**Extract**:

“I would like to go back to being a software engineer, earning the salary of a software engineer” - someone at work told me today. She was quite serious about it and was asking why such an option does not exist for someone to be in the same role forever. This is after nearly 18 years in the career. I was suggesting she take the power programmer route, to remain a programmer all her career since she wanted to do programming only, but as a specialist, earning higher and deserved compensation.
I am not sure whether it is because of lack of confidence or self belief, but this reminded me of this article - “Confidence Gap”. Many of us suffer from “imposter syndrome”, that we will be discovered as faking our roles. But the article says, it is prominent in women.
I hesitate to suggest reading this article, to be at the risk of “mansplaining” or being a “benevolent sexist” (effect of being educated about the unconscious biases), but I see many painful instances of women dropping off the career journey due to fatigue, health issues, lack of self belief, not being able to tolerate or work with idiots and fight the political battles, guilt of not being able to give enough time to family and lack of family support.

**Problems to work on**:
A) Replace "imposter syndrome" with "impostor phenomenon" in the career reflection, and give the part between "I am not sure" and "prominent in women.", inclusive.
B) Please list every reason the career reflection gives for women dropping off the career journey.
C) Go on with the career reflection from the point where it stops.
The items that come next have no connection to the career reflection.

**Source data**:
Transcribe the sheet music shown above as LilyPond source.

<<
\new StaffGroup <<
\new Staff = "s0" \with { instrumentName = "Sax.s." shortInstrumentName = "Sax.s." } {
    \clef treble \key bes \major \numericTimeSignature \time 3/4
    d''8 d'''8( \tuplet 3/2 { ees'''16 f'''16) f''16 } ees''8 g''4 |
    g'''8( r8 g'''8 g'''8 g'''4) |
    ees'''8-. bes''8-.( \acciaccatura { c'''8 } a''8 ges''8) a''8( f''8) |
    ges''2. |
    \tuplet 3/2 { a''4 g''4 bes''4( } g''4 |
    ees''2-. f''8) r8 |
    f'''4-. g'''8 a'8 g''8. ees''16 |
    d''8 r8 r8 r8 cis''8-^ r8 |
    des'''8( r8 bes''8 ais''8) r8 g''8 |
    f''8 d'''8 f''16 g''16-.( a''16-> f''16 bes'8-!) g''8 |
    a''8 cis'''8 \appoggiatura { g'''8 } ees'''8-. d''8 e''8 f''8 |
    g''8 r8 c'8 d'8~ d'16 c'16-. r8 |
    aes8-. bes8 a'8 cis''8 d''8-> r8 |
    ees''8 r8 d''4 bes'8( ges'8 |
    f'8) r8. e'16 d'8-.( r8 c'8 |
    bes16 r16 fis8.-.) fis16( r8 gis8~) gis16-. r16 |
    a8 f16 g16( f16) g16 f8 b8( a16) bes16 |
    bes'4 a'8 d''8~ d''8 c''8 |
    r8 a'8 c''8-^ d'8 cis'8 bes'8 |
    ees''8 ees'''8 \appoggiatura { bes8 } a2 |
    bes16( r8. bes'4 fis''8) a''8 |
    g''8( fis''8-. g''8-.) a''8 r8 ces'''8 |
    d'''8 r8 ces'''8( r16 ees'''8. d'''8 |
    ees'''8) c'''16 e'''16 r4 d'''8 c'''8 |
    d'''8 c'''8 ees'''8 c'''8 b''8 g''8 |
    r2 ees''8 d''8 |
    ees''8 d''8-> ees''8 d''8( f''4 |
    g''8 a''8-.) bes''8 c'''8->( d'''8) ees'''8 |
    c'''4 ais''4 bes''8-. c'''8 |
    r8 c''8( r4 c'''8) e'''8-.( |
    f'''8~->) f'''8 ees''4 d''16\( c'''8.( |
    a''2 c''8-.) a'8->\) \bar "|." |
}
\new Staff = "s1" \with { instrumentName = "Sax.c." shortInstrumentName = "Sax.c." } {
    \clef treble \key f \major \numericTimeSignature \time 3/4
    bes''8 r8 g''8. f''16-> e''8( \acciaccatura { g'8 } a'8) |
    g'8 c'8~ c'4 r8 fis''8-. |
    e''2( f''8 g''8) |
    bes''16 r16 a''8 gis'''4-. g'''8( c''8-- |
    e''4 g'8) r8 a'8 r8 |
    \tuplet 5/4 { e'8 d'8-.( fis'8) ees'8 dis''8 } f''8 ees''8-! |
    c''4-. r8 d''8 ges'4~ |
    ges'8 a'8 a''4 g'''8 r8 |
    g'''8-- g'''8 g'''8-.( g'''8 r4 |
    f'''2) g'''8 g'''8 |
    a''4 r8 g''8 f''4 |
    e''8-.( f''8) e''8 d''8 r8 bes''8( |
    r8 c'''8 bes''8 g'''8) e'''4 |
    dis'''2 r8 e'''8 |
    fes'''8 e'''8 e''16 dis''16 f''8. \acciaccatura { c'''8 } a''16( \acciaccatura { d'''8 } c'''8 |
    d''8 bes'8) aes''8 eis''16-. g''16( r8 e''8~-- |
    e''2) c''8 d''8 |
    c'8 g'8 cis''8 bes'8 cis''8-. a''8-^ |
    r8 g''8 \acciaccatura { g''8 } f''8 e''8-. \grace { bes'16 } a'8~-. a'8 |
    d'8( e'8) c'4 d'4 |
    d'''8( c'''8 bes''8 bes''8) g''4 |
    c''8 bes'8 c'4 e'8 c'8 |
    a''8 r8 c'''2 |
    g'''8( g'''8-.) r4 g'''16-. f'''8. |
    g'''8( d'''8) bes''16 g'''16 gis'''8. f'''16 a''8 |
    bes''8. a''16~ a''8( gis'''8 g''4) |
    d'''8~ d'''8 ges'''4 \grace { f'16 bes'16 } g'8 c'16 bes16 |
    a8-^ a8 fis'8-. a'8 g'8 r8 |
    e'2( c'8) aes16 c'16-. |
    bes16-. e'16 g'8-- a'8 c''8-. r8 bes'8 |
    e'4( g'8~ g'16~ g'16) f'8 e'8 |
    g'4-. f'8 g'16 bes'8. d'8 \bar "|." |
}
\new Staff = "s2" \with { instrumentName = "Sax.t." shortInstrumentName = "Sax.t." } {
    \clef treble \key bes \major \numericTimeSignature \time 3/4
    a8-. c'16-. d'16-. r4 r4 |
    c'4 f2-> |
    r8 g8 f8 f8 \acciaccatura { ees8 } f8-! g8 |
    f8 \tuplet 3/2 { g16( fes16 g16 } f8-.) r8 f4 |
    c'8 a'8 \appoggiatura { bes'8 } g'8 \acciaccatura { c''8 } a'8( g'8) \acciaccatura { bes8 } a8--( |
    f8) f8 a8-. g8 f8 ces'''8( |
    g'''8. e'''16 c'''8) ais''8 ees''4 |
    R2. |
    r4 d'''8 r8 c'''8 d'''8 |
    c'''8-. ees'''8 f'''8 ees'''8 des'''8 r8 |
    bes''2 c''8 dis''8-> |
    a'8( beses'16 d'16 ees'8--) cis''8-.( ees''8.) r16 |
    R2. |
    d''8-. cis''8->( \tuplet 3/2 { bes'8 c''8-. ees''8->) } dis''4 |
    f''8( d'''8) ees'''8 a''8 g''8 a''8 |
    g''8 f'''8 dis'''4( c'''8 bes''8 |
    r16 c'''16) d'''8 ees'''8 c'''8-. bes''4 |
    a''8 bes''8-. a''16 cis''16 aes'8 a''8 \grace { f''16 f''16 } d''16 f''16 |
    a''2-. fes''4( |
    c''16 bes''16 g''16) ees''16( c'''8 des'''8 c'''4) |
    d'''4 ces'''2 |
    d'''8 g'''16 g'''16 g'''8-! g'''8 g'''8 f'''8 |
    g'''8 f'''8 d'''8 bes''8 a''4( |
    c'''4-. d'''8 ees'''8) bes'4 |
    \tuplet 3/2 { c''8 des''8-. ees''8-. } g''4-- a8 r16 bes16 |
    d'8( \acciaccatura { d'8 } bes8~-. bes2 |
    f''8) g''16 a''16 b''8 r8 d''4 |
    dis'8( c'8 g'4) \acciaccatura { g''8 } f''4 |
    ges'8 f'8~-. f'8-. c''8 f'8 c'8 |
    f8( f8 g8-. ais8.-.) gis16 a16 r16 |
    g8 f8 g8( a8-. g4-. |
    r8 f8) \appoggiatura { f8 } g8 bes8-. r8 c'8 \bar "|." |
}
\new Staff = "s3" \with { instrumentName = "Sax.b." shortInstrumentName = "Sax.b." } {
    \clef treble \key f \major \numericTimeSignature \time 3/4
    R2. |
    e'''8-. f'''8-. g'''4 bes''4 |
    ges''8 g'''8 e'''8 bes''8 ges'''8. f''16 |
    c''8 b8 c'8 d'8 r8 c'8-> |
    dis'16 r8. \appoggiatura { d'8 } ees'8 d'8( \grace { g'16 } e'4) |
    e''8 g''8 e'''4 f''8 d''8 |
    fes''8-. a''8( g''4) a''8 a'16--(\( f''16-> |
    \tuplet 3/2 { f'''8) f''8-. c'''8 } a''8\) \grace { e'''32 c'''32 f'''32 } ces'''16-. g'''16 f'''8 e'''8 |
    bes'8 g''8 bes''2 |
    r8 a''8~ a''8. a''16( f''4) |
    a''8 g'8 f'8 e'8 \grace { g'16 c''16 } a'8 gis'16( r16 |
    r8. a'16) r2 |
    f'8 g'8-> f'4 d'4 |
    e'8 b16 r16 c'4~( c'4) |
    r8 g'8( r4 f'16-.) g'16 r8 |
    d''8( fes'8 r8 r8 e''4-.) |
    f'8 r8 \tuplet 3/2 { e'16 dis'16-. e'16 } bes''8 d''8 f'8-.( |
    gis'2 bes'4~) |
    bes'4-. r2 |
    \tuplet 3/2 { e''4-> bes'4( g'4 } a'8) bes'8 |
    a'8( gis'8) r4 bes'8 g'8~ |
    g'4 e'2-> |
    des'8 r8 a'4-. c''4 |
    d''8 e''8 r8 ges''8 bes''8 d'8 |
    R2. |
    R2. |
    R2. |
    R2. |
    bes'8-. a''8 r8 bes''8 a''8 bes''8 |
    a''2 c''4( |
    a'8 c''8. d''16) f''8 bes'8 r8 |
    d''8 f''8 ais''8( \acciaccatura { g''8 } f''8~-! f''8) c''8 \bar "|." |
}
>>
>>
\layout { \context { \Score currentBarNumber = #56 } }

**Results**:
A)
I am not sure whether it is because of lack of confidence or self belief, but this reminded me of this article - “Confidence Gap”. Many of us suffer from “impostor phenomenon”, that we will be discovered as faking our roles. But the article says, it is prominent in women.

B)
- fatigue
- health issues
- lack of self belief
- not being able to tolerate or work with idiots and fight the political battles
- guilt of not being able to give enough time to family
- lack of family support

C)
My experience so far is that a higher percentage of women in the team leads to more care for the people in the team, realistic project planning than taking too much risk, calling spade a spade, much more loyalty and respect for keeping time. I hope we can find more ways to reduce the drop off at later stages.
Evidence shows that women are less self-assured than men—and that to succeed, confidence matters as much as competence.
Compared with men, women don’t consider themselves as ready for promotions, they predict they’ll do worse on tests, and they generally underestimate their abilities. This disparity stems from factors ranging from upbringing to biology.
Men initiate salary negotiations four times as often as women do, and that when women do negotiate, they ask for 30 percent less money than men do.
Women working at HP applied for a promotion only when they believed they met 100 percent of the qualifications listed for the job. Men were happy to apply when they thought they could meet 60 percent of the job requirements.
Perfectionism is another confidence killer. Study after study confirms that it is largely a female issue, one that extends through women’s entire lives. We don’t answer questions until we are totally sure of the answer.
Women are more likely than men to form strong emotional memories of negative events. This difference seems to provide a physical basis for a tendency that’s been observed in behavioral studies: compared with men, women are more apt to ruminate over what’s gone wrong in the past. Women seem to be superbly equipped to scan the horizon for threats.
Confidence is a belief in one’s ability to succeed, a belief that stimulates action. In turn, taking action bolsters one’s belief in one’s ability to succeed. So confidence accumulates—through hard work, through success, and even through failure.